**Available data**:
=-=-=-=-=
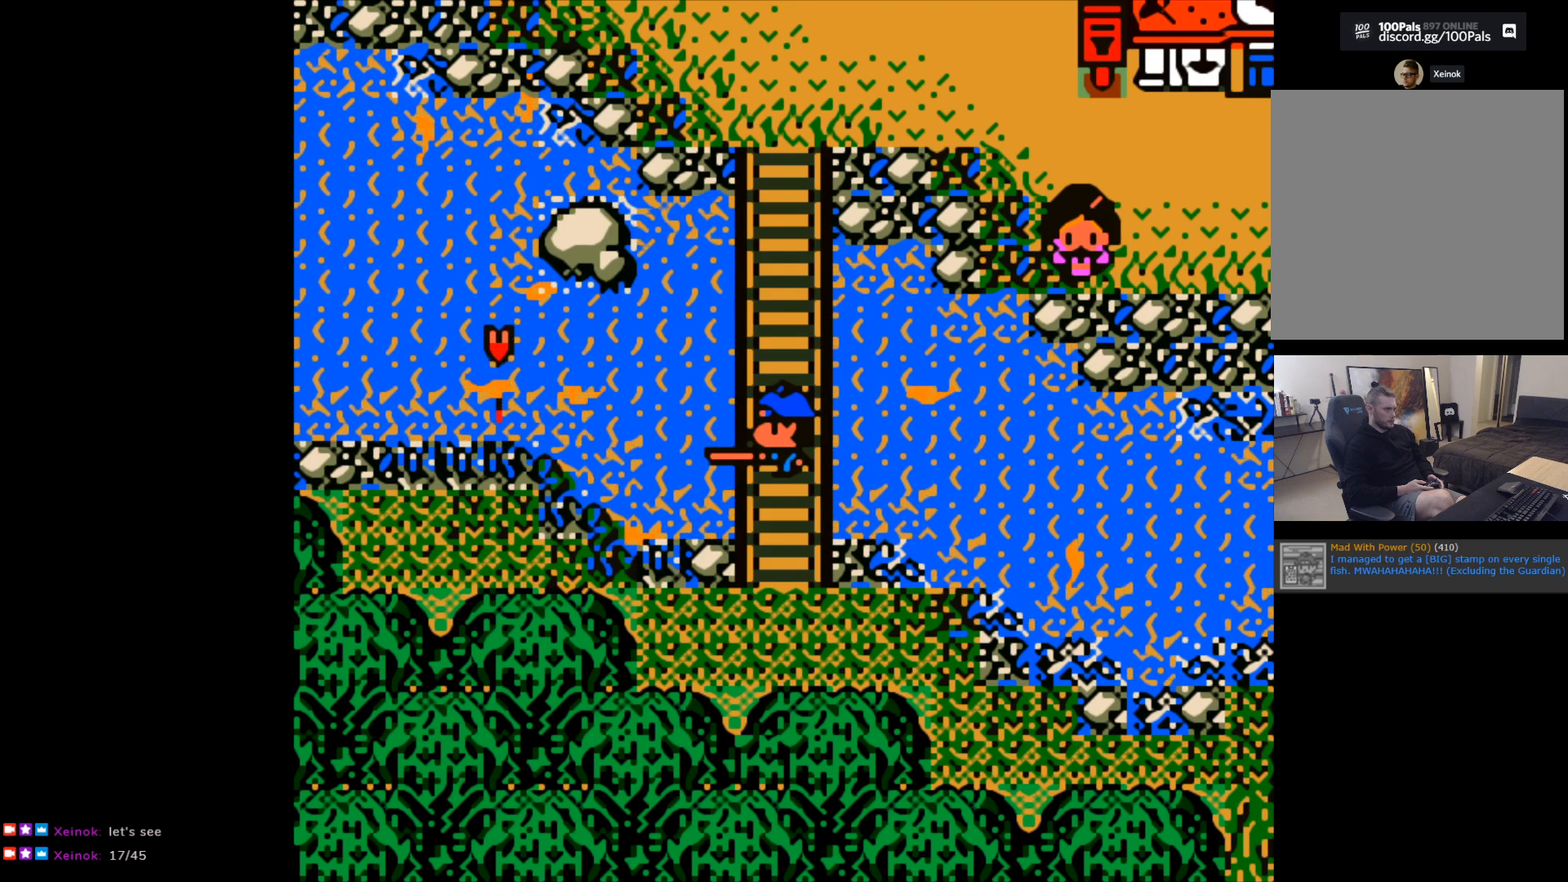
{"buttons": [], "left_stick": "center", "events": []}
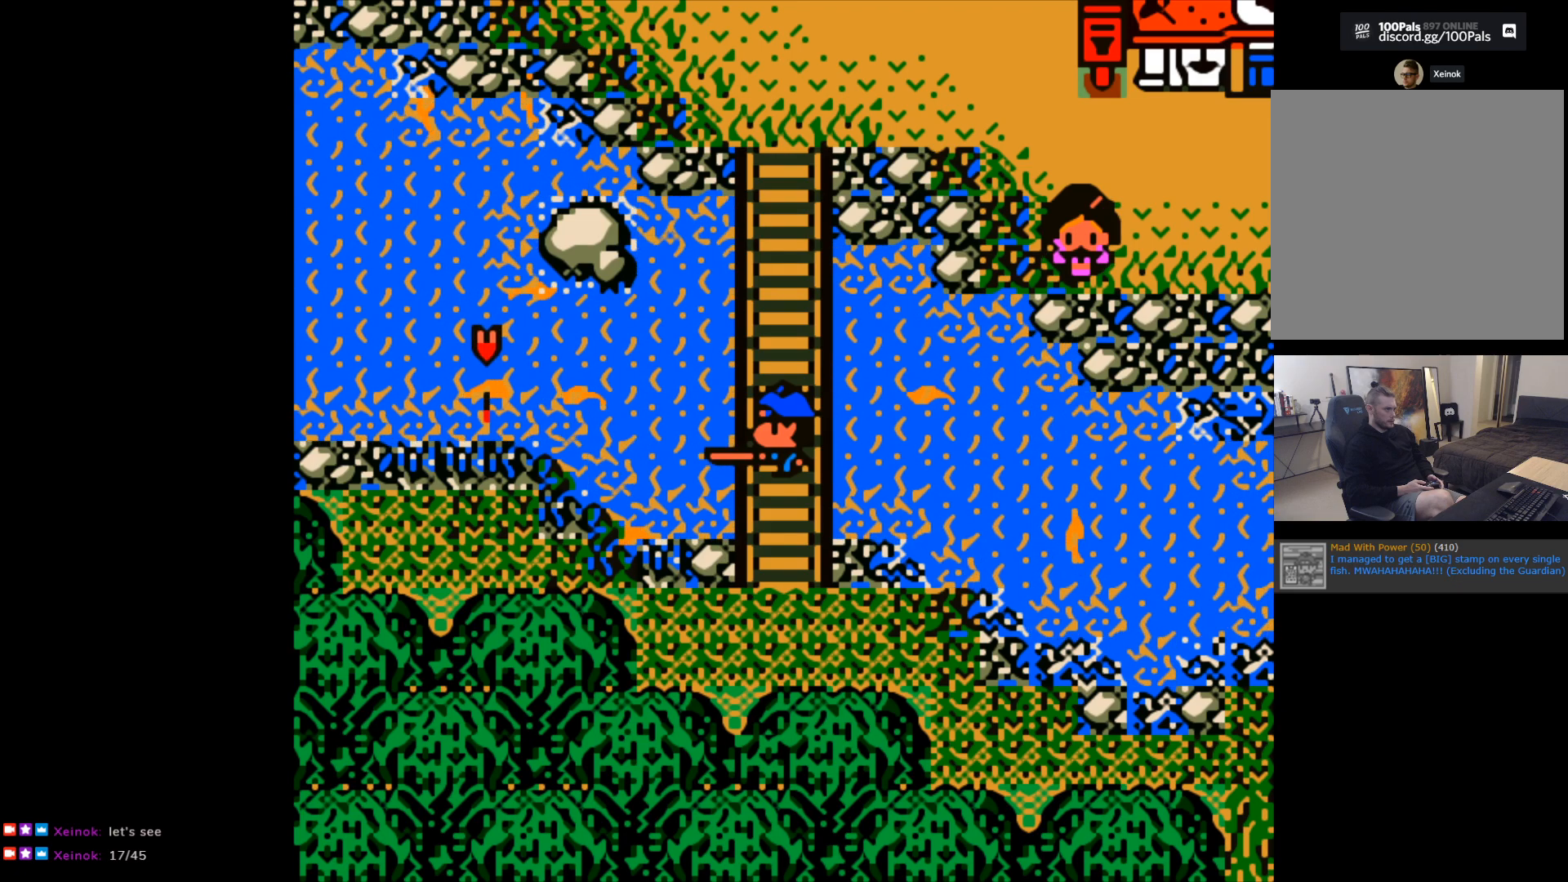
{"buttons": [], "left_stick": "center", "events": []}
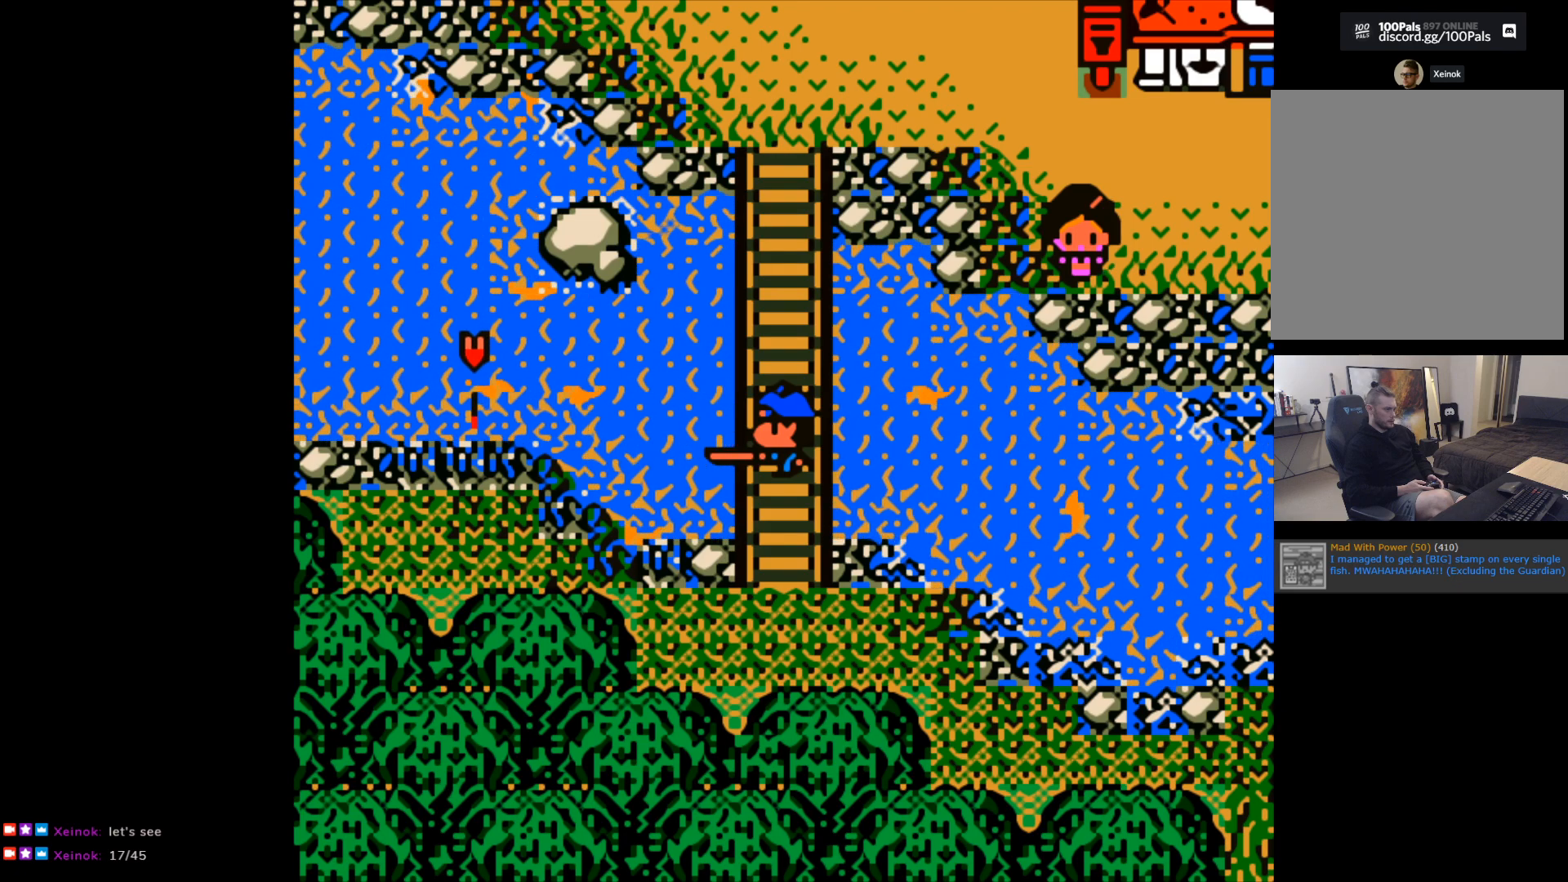
{"buttons": ["B"], "left_stick": "center", "events": [[333, "B", "down"]]}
=-=-=-=-=
The whole listing should be transcribed exactly, though its pictures must be left out.

**Response to the task**:
{"buttons": [], "left_stick": "center", "events": []}
{"buttons": [], "left_stick": "center", "events": []}
{"buttons": ["B"], "left_stick": "center", "events": [[333, "B", "down"]]}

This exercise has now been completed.